MRD1 at each examination was statistically different (p < 0.05). After one week of follow-up, 60% of the eyes showed ptosis, 26.67% appeared normal, and 13.33% remained retracted and required an additional injection. After 1 month of follow-up, among 25 eyes, 24% showed ptosis, 64% appeared normal, and 12% remained retracted. After 3 months, 22 eyes were followed up, 90.91% and 9.09% of which were normal and remained retracted, respectively. After 6 months, 20 eyes were followed up, 80% and 20% of which were normal and remained retracted, respectively (Fig. 2).
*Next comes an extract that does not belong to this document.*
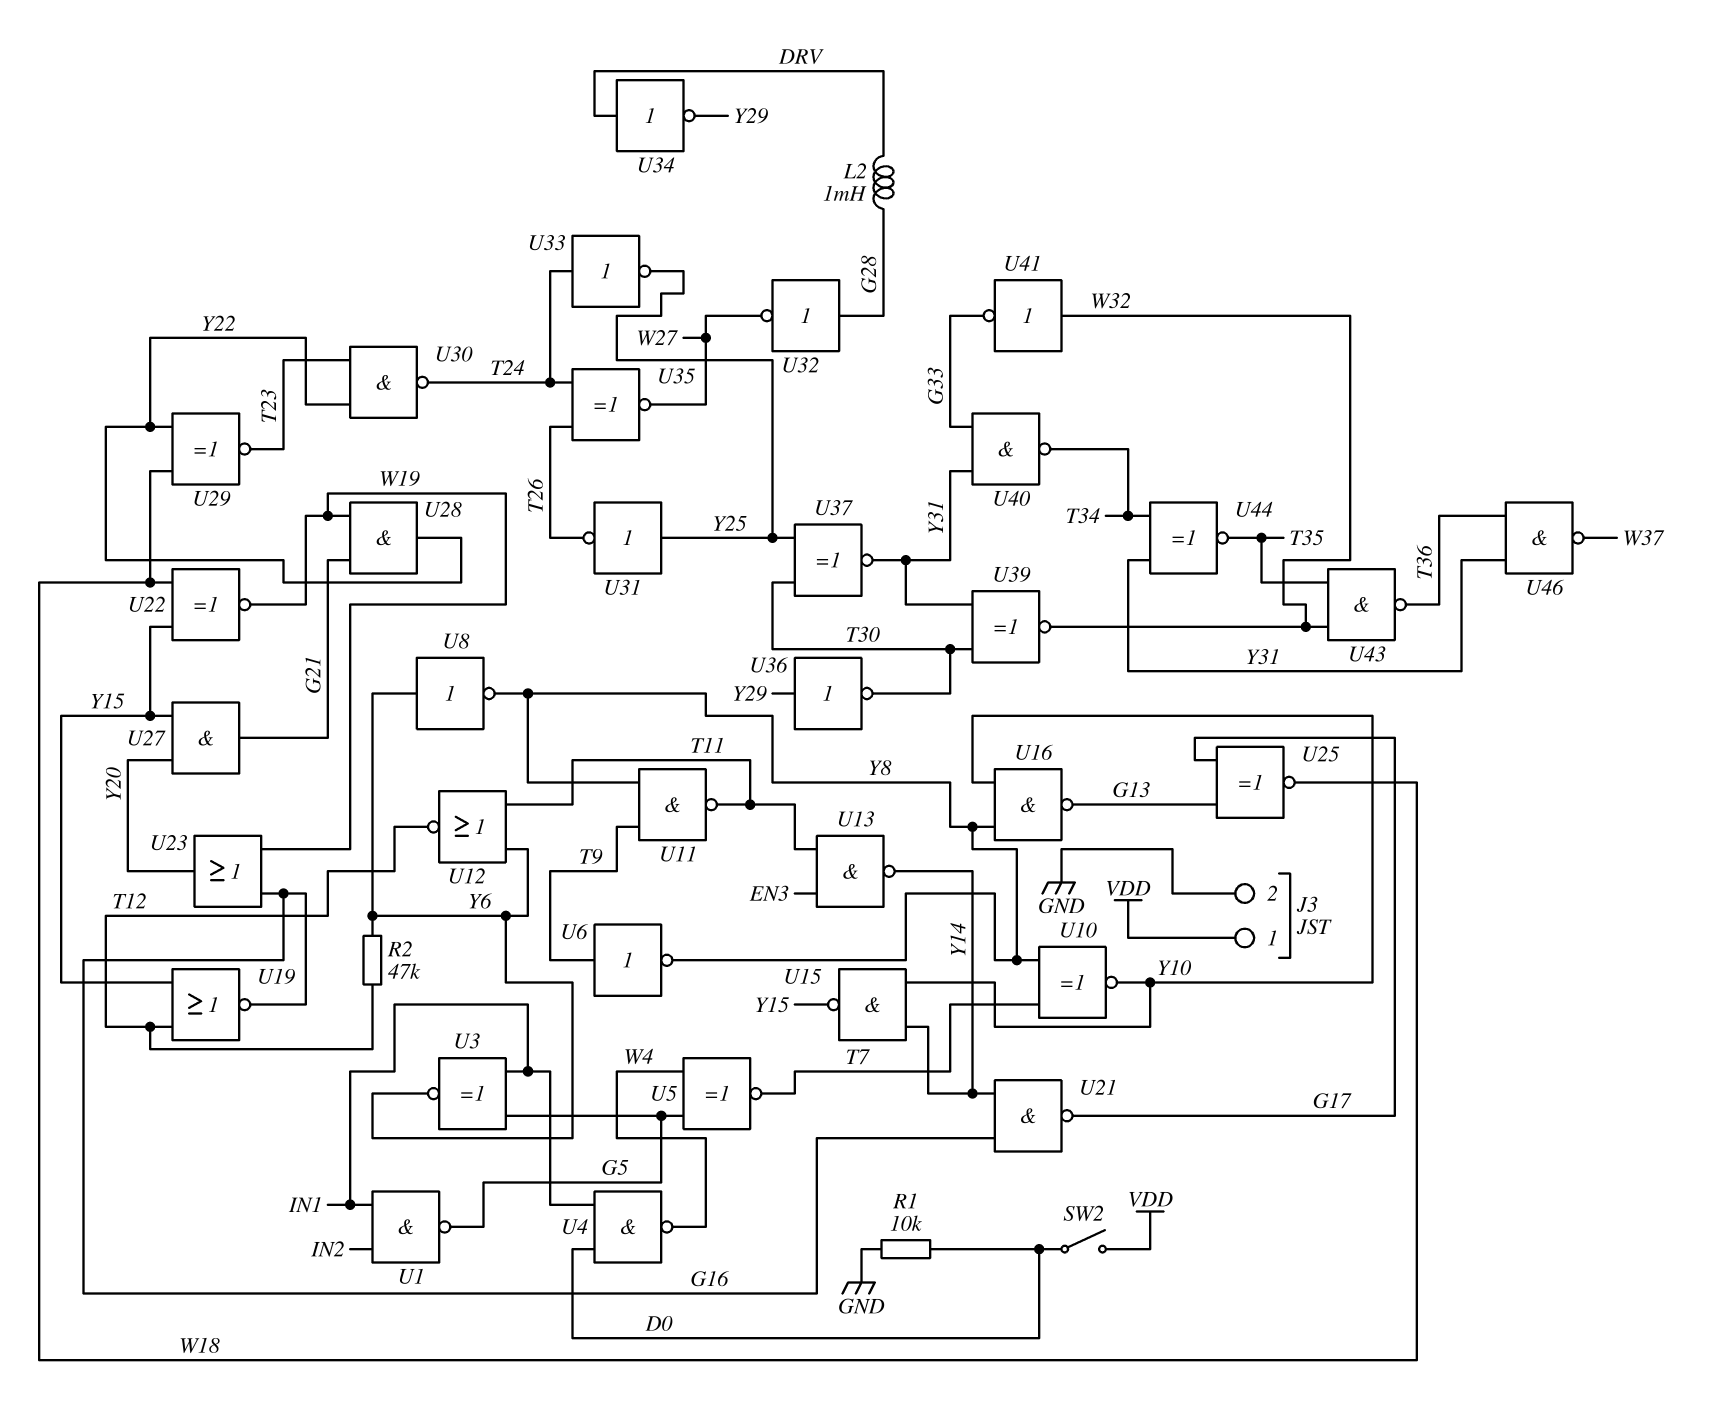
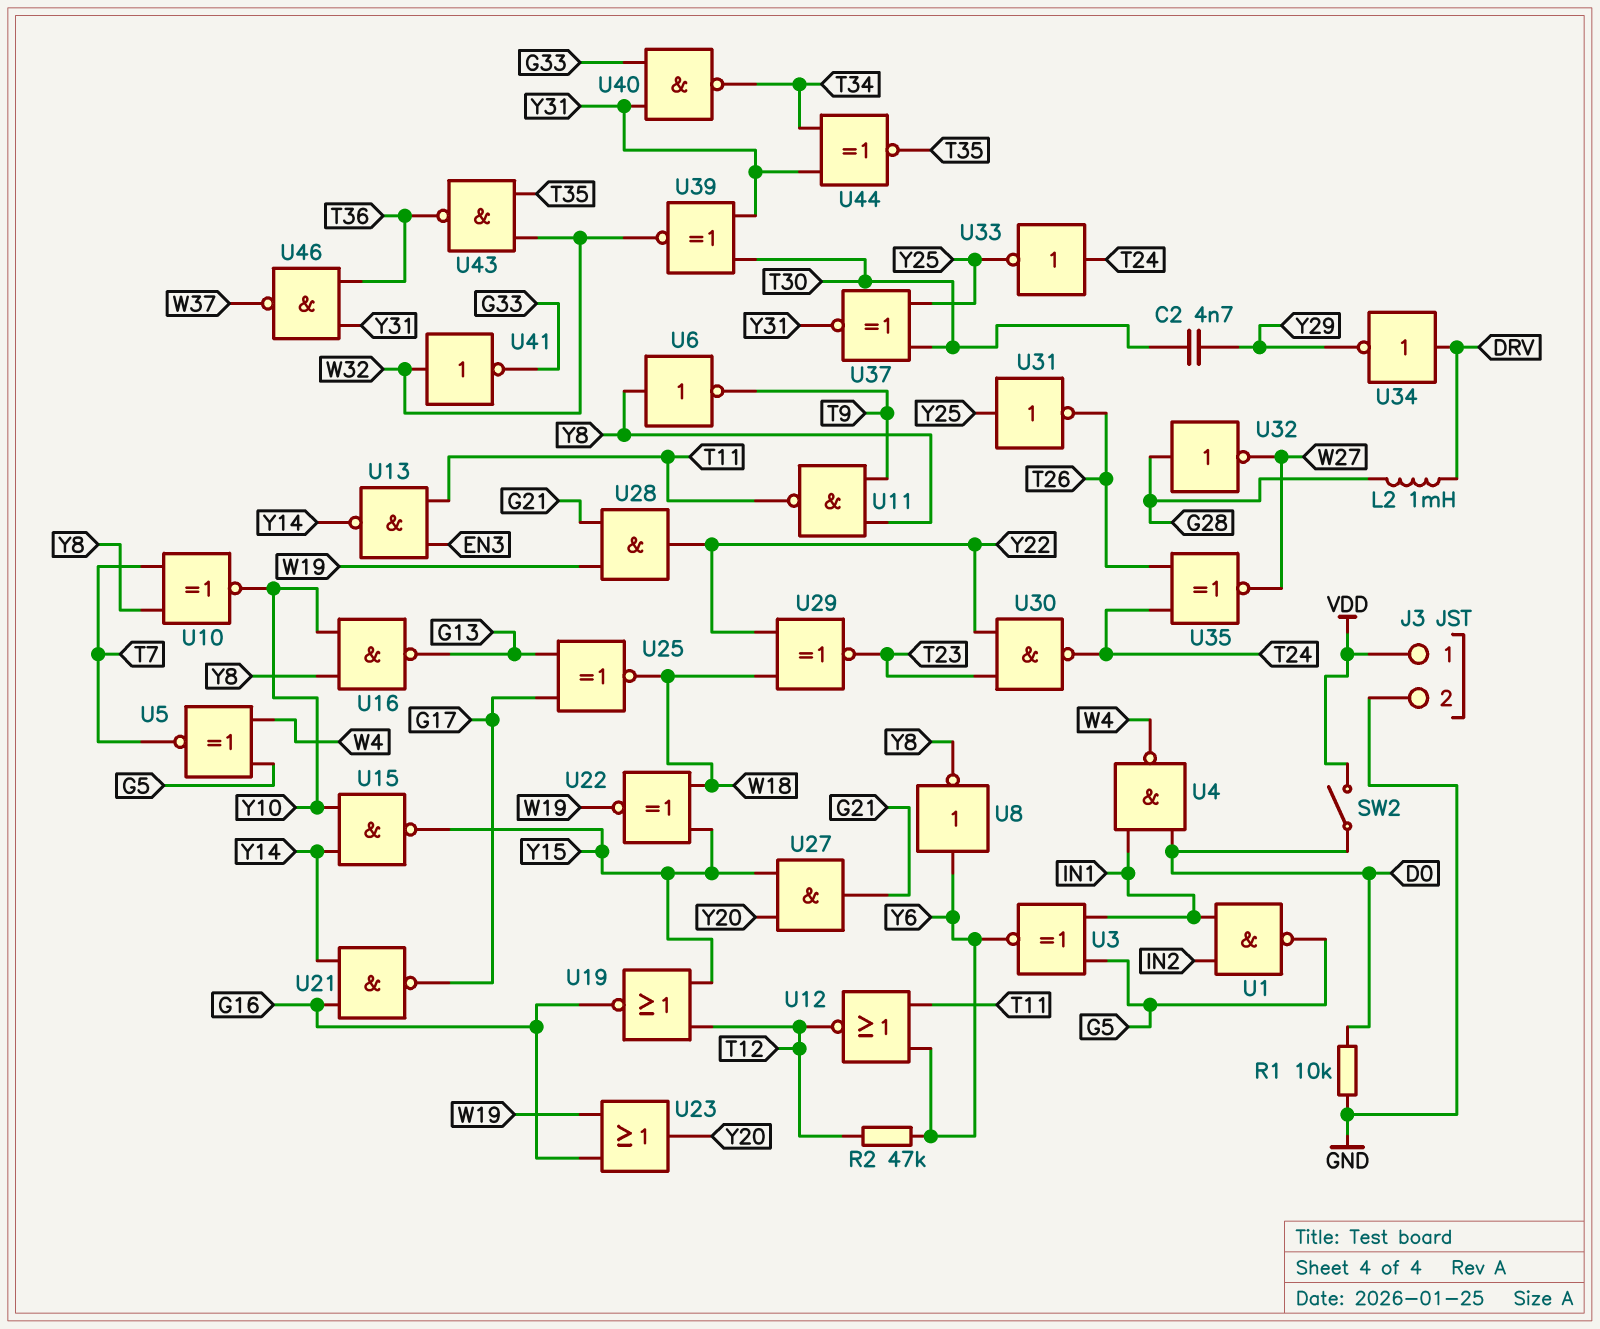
C2: none -> 4.7nF (T30, Y29)
U6: NOT (in T9, out Y8) -> NOT (in Y8, out T9)
U36: NOT (in Y29, out T30) -> none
Before treatment, a clear difference was observed between the MRD1 in untreated eyes and treated eyes at 2.91 ± 0.97 mm (range: 1–5 mm) (for each patient). Post-injection, MRD1 in normal eyes exhibited a slight increase, mostly at 1 week. The mean difference between the normal and retraced eyelids was decreased, especially at 1 month (Table 3).

3.4. Success Rate

The success rate was 26.67% after a week of treatment. This rate continued to increase after 1 month (53.33%) and reached a peak of 66.67% at 3 months. However, it decreased to 53.33% after 6 months. The logistic regression model analysis with odds ratio revealed no baseline epidemiological or clinical characteristics related to the outcome after treatment.

Table 2.
Disorders of extraocular movements before injection.
- - MR LR SR IR SO IO
Patient 1 OD -1 0 -1 -1 0 0
OS -1 -1 -3 -2 0 0
Patient 2 OD -1 -2 -3 -1 -1 -3
OS -1 -2 -4 -1 -1 -4
Abbreviations: OD: right eye, OS: left eye, MR: medial rectus, LR: lateral rectus, SR: superior rectus, IR: inferior rectus, SO: superior oblique, IO: inferior oblique.
Table 3.
Mean MRD1 values before and after BTX-A injection.
- Pretreatment 1 Week 1 Month 3 Months 6 Months
Injected eyes 6.93 ± 0.91 3.43 ± 2.14 4.2 ± 1.66 4.95 ± 1.13 5.1 ± 0.55
Contralateral eyes 4.09 ± 0.68 4.45 ± 0.86 4.38 ± 0.59 4.28 ± 0.57 4.25 ± 0.58
Fig. (2).

Status of the upper eyelid after drug injection over time.

3.5. FH

Before treatment, FH in the treated eyes was higher than that in the contralateral eyes, ranging from 1 to 4 mm. Post-injection, FH in the affected eyes significantly decreased at 1 week and then slightly increased until 6 months later. However, the FH at 6 months remained much lower than the baseline (in cases where reinjection was not required). FH has no significant change for the contralateral eyes. FH moderately increased at 1 week before decreasing. The FH difference between normal and treated eyes decreased after treatment, significantly 1-month post-injection, similar to the MRD1 level (Table 4).

3.6. Complications

The ptosis rate was 60% after a week. Most cases were mild or moderate (38.89% for each level), and the severe degree was 22.22%. The ptosis rate dramatically dropped to 24% in 1 month, consisting of mild, moderate, and severe degrees at 50%, 16.67%, and 33.33%, respectively. No droopy eyelids were reported from the third month onward. Overall, ptosis occurred in the first week post-injection with three different degrees, then gradually decreased and lasted up to 3 months (Fig. 3).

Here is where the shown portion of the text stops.